**INSTRUCTIONS:**
[A] Answer these questions from the root vegetable recipe:
(i) To what temperature should the oven be preheated?
(ii) How many shallots does the ingredient list call for, and what weight does it give for them?
(iii) About how thick should the fennel wedges be?
[B] List every ingredient in the root vegetable recipe that has a weight given in pounds, along with that weight.
[C] Quote the root vegetable recipe, starting with "- Peel the parsnips" and going on through "into individual florets.".

**SELECTED EXCERPT:**
BEGIN
Roasted Root Vegetables with Shallots and ThymeCourse: DinnerCuisine: AmericanDifficulty: EASY
This is another Fall/Winter dish I love. It is easy to put together and can be made ahead of time. This goes well with poultry and pork. It has great flavor and is always a hit. Sometimes I make it and we eat the leftovers for a couple days. It is a great dish. I also like to add Brussel Sprouts or/and cauliflower.
16 small unpeeled red potatoes (around 2 inches in diameter), about 4 lbs
2 large parsnips
4 carrots, about 1 1/2 lbs
2 lg fennel bulbs
16 lg shallots, about 3 lbs, peeled
8-10 brussel Sprouts or lg head of cauliflower
3 Tablespoons olive oil
Salt and fresh ground pepper
3 lg cloves garlic, minced
1 Tablespoon minced fresh Thyme
- Preheat oven to 400 Roast if you have that on your oven, if not bake is fine. Halve the potatoes, if small, quarter if big, and place in a lg roasting dish or on a parchment lined baking sheet.
- Peel the parsnips and carrots then halve lengthwise and cut into 2 inch pieces. Trim and core fennel and cut into wedges about 1/2 inch thick. If using Brussels or and cauliflower, trim outer leaves from Brussels and cut up cauliflower into individual florets.
END
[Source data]
BEGIN
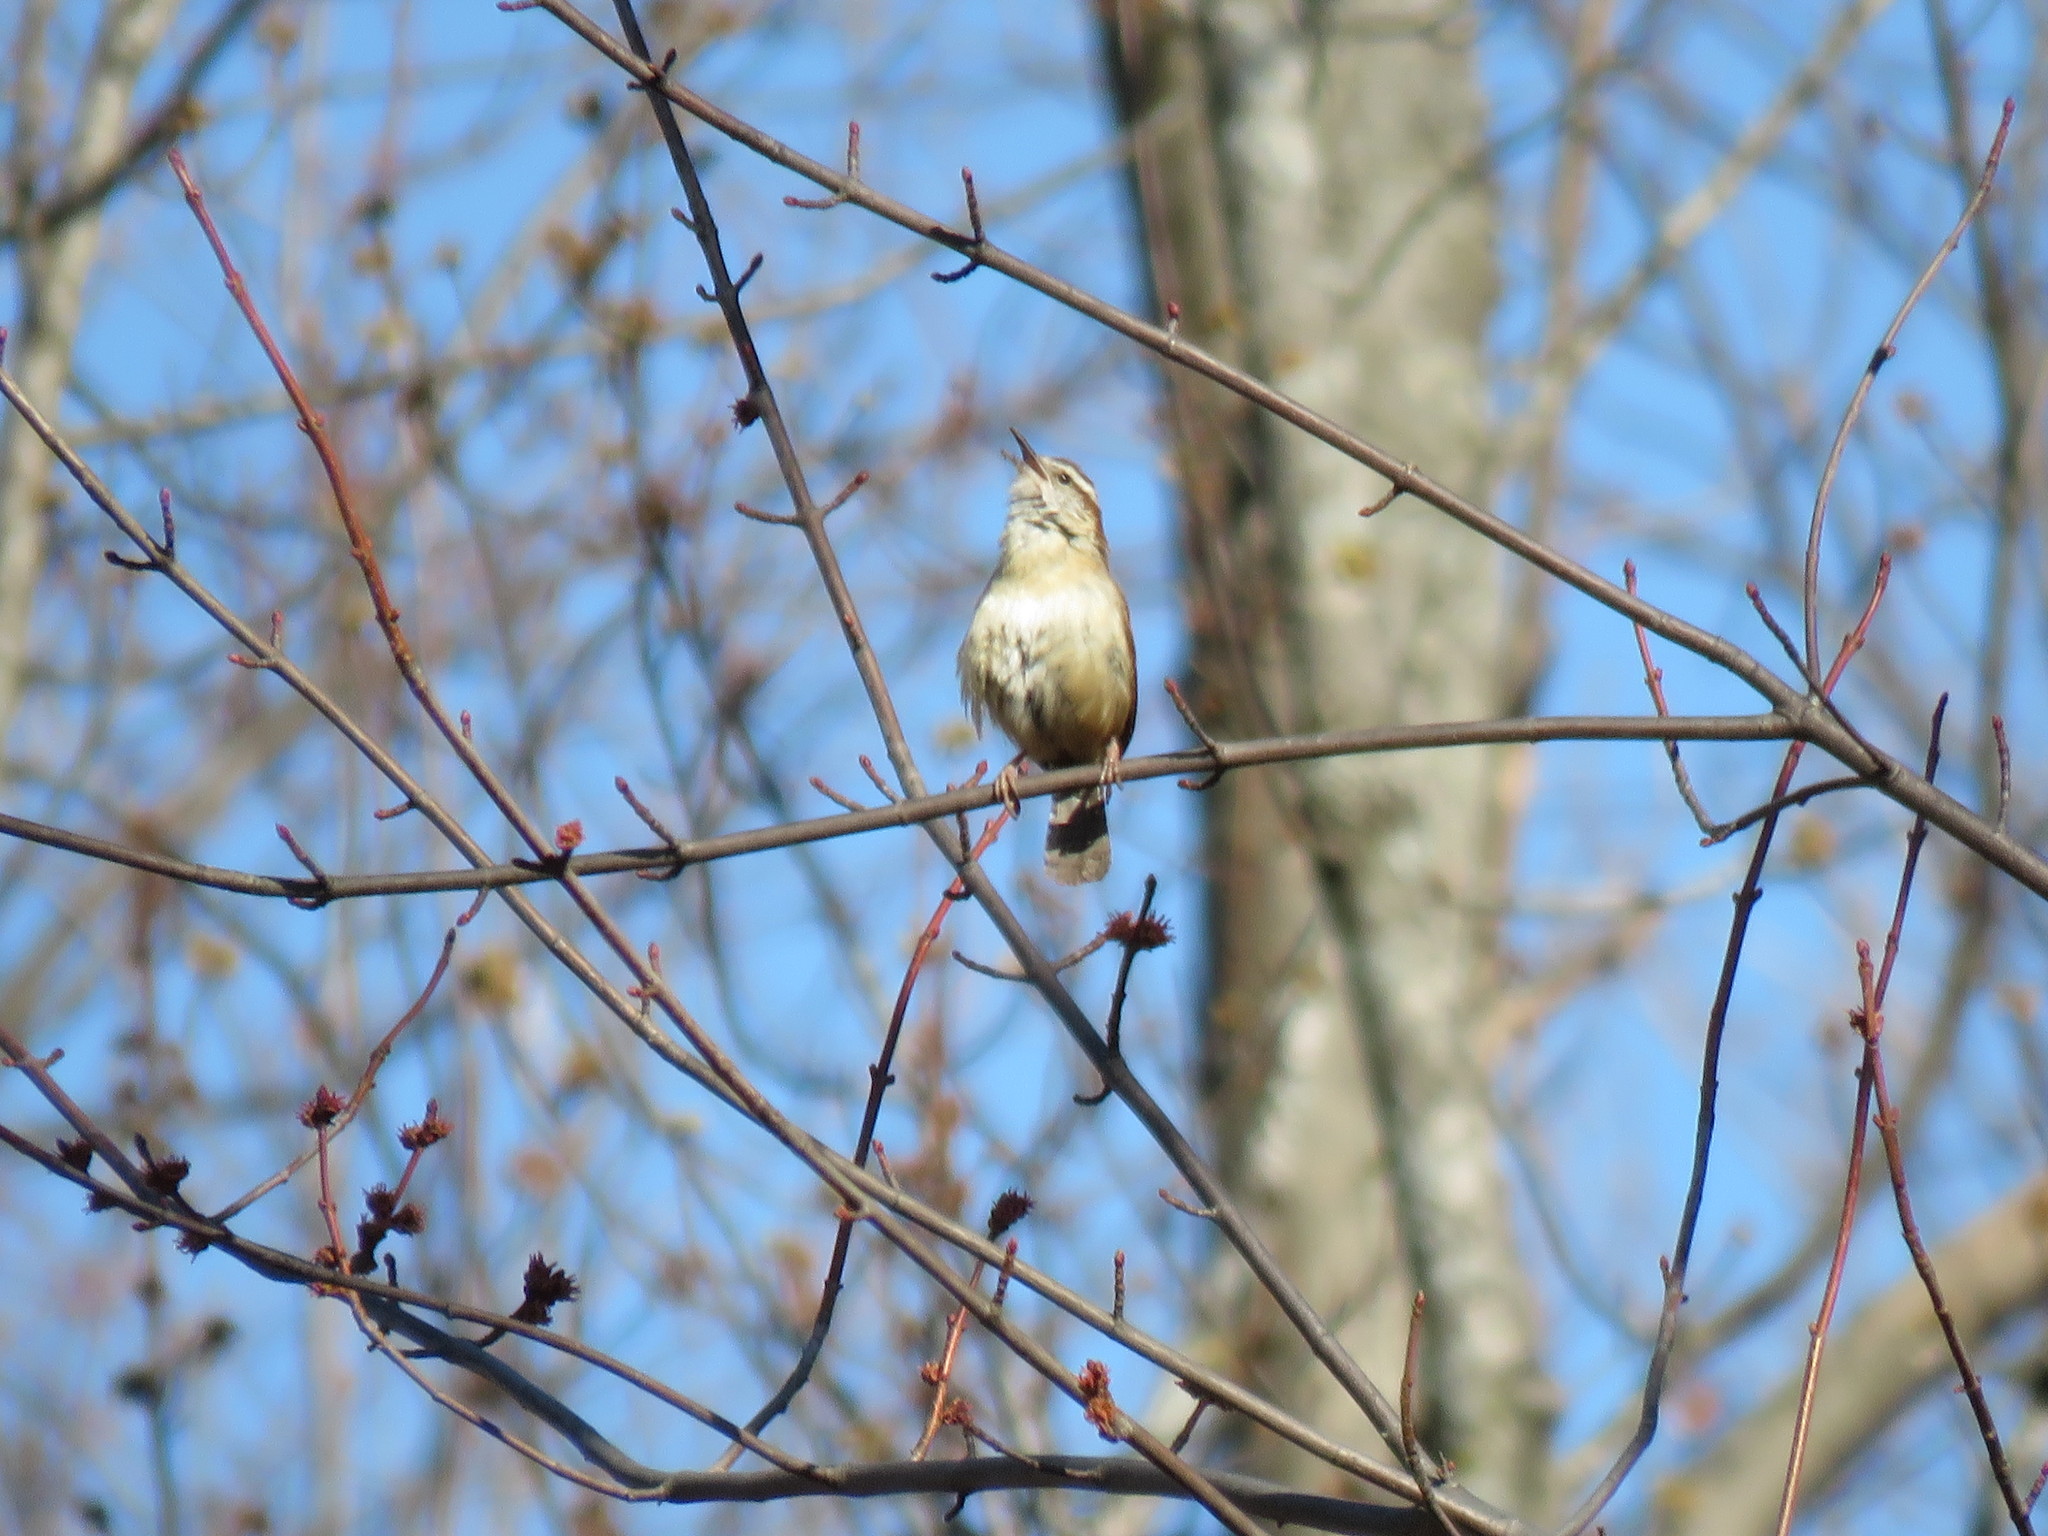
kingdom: Animalia
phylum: Chordata
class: Aves
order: Passeriformes
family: Troglodytidae
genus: Thryothorus
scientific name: Thryothorus ludovicianus
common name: Carolina wren
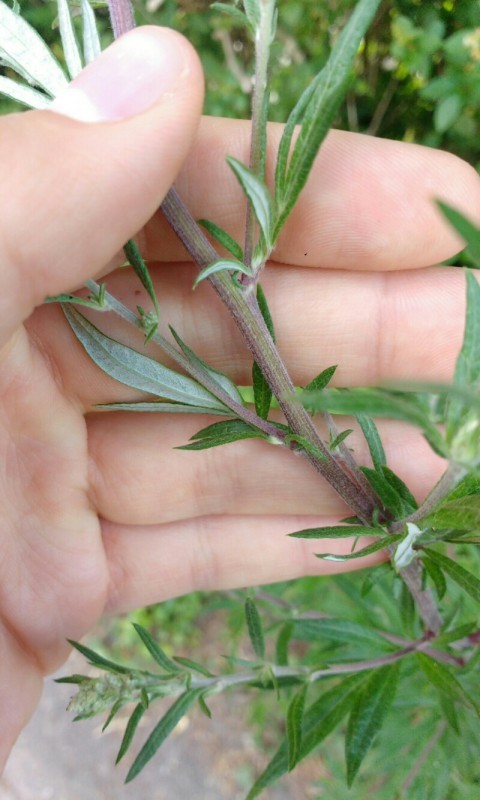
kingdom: Plantae
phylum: Tracheophyta
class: Magnoliopsida
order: Asterales
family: Asteraceae
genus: Artemisia
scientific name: Artemisia vulgaris
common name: Mugwort
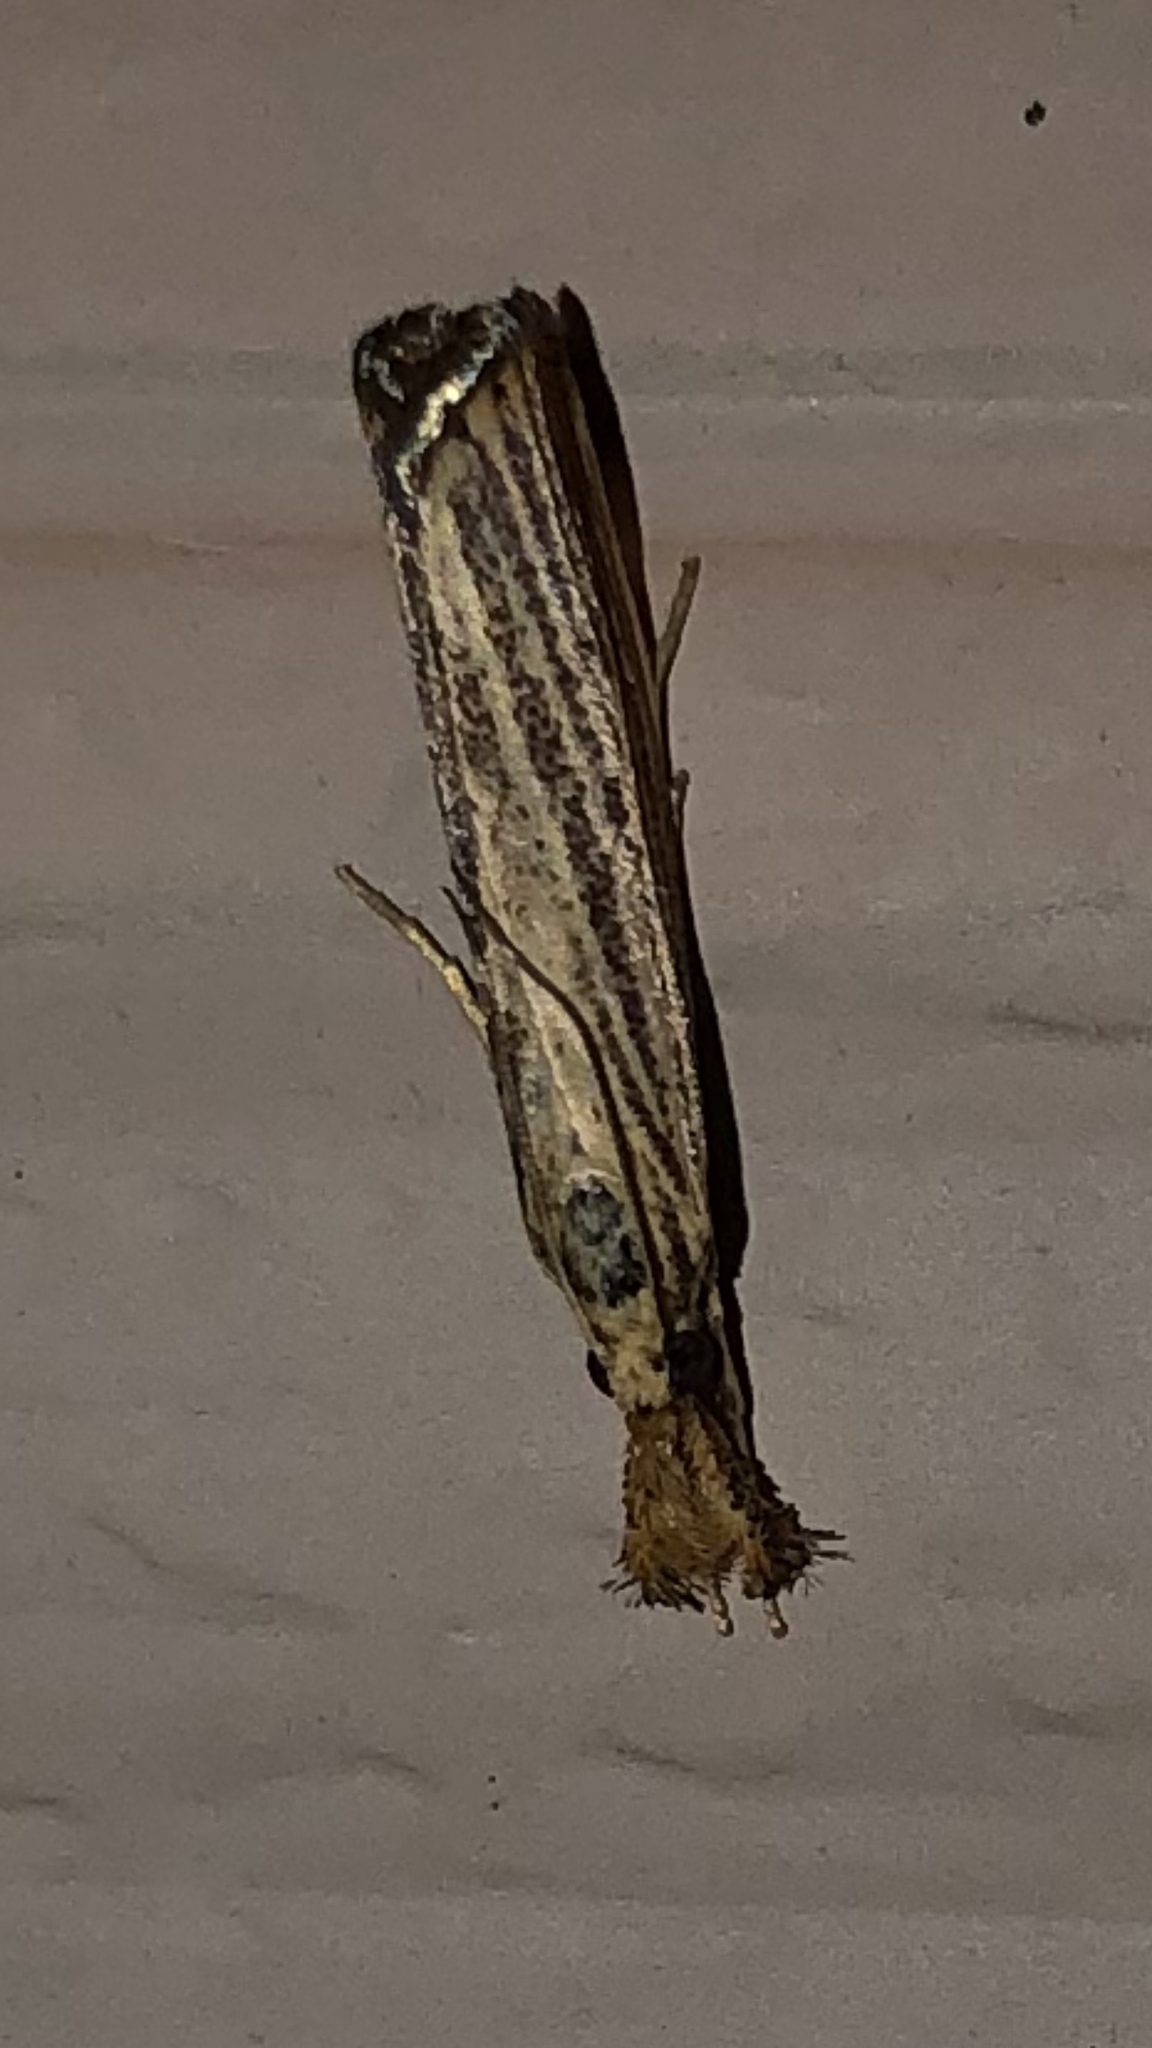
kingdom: Animalia
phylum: Arthropoda
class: Insecta
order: Lepidoptera
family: Crambidae
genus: Agriphila
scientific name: Agriphila vulgivagellus
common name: Vagabond crambus moth
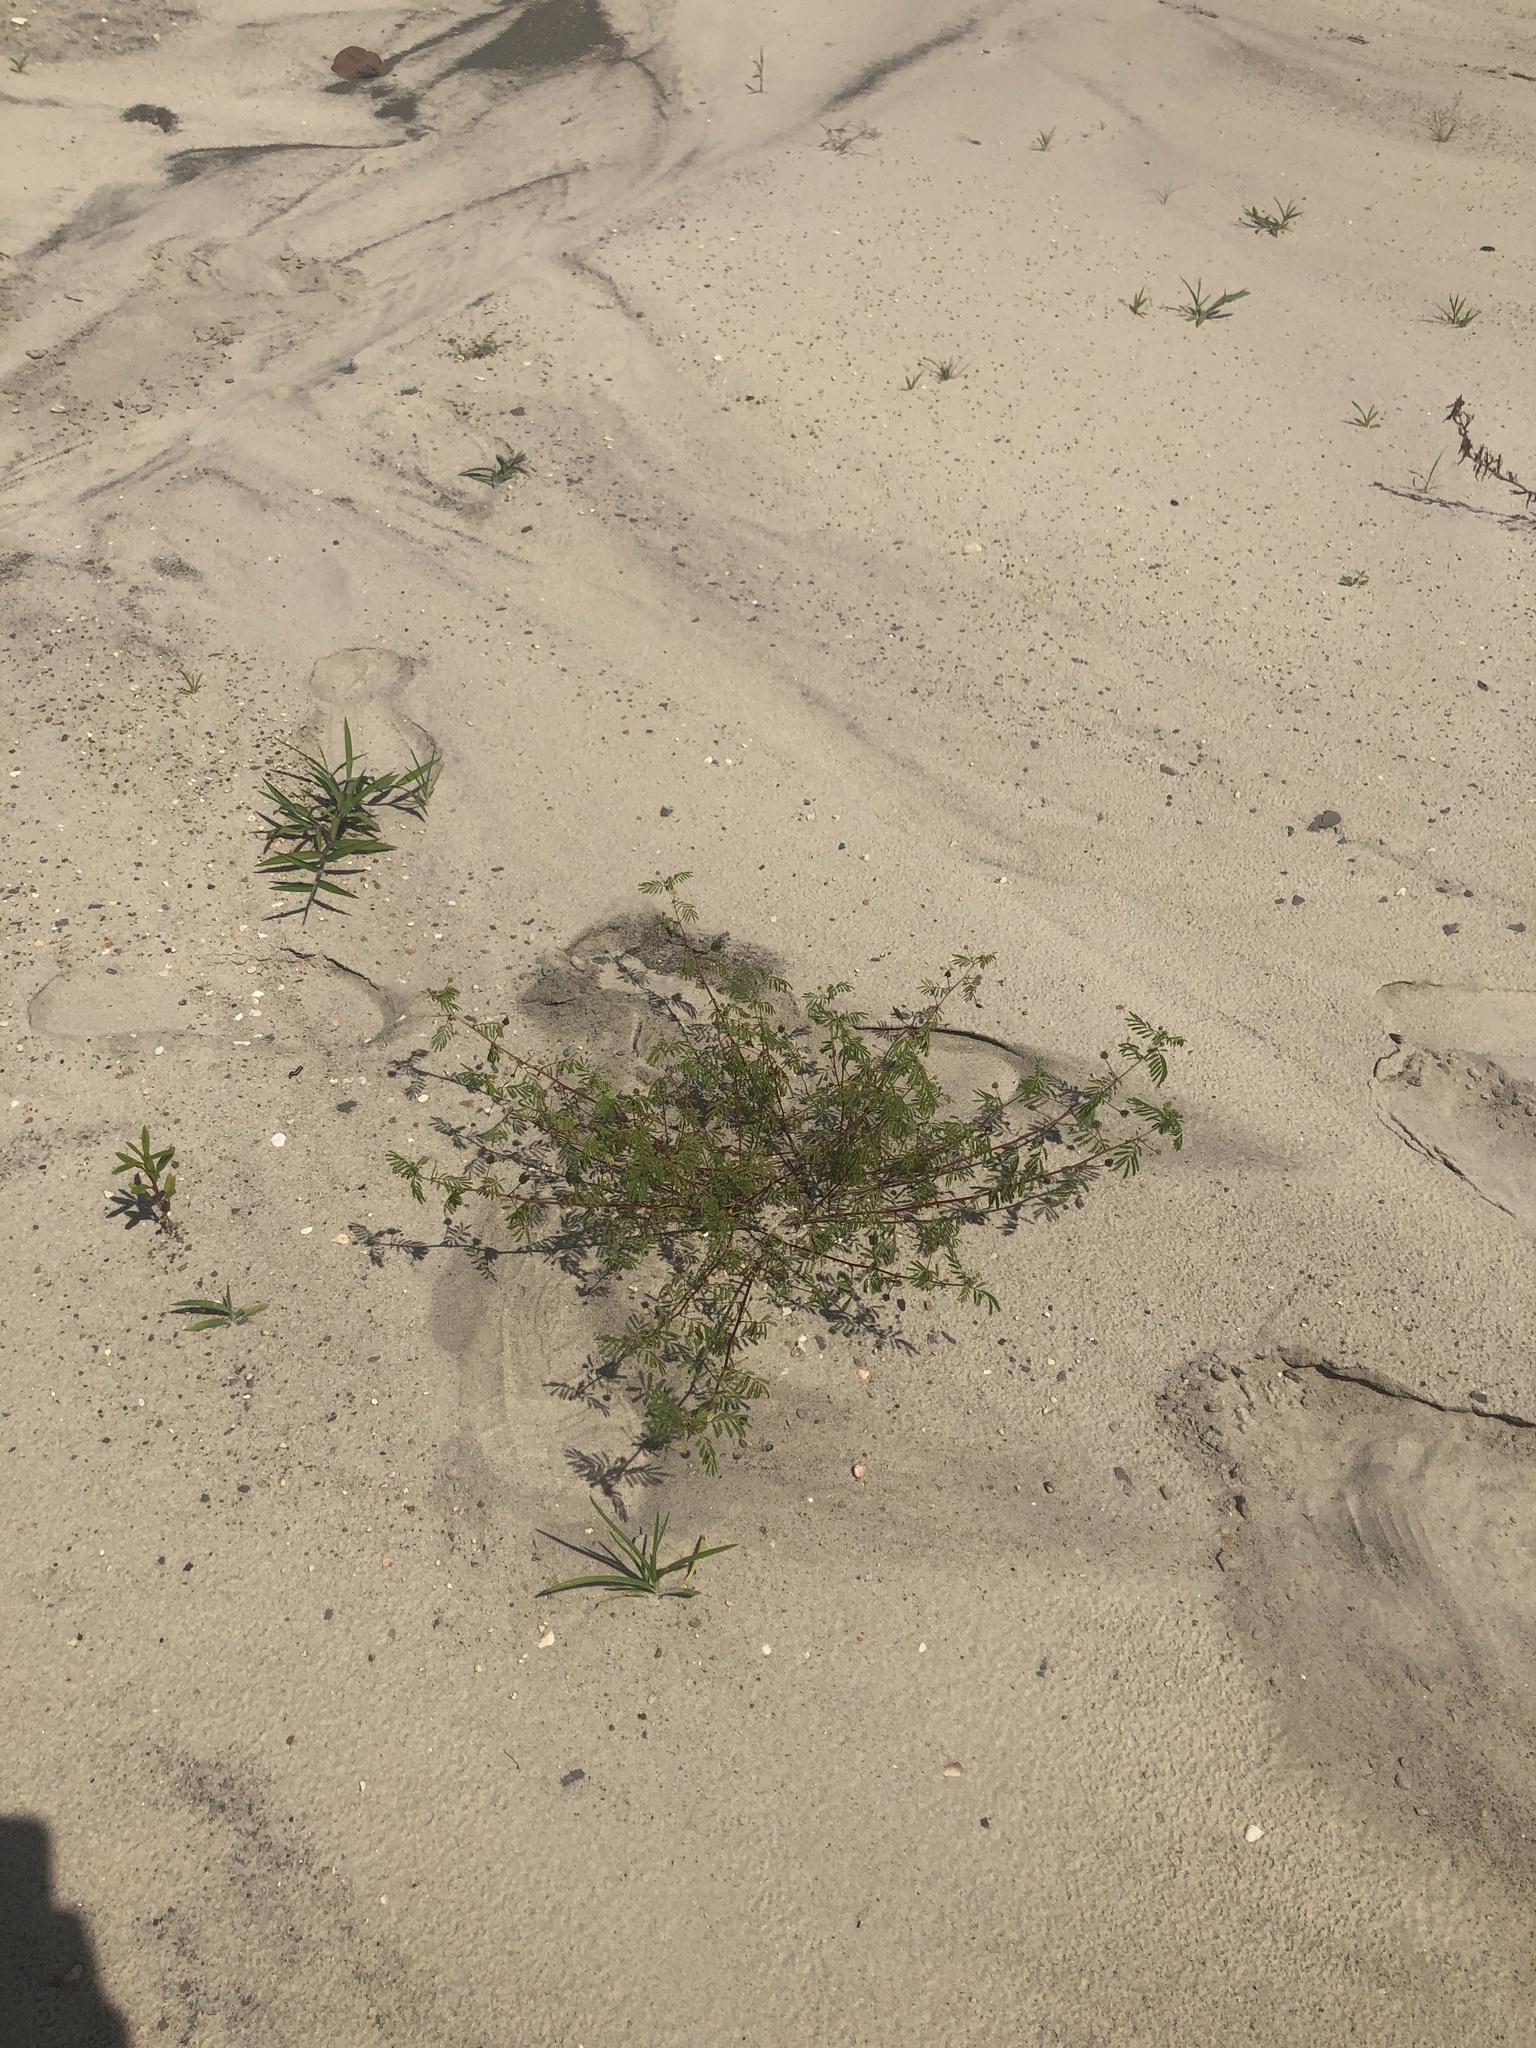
END
**ANSWERS BY TASK:**
[A]
(i) 400
(ii) 16 large shallots, about 3 lbs
(iii) About 1/2 inch thick

[B]
- Small unpeeled red potatoes: about 4 lbs
- Carrots: about 1 1/2 lbs
- Shallots: about 3 lbs

[C]
- Peel the parsnips and carrots then halve lengthwise and cut into 2 inch pieces. Trim and core fennel and cut into wedges about 1/2 inch thick. If using Brussels or and cauliflower, trim outer leaves from Brussels and cut up cauliflower into individual florets.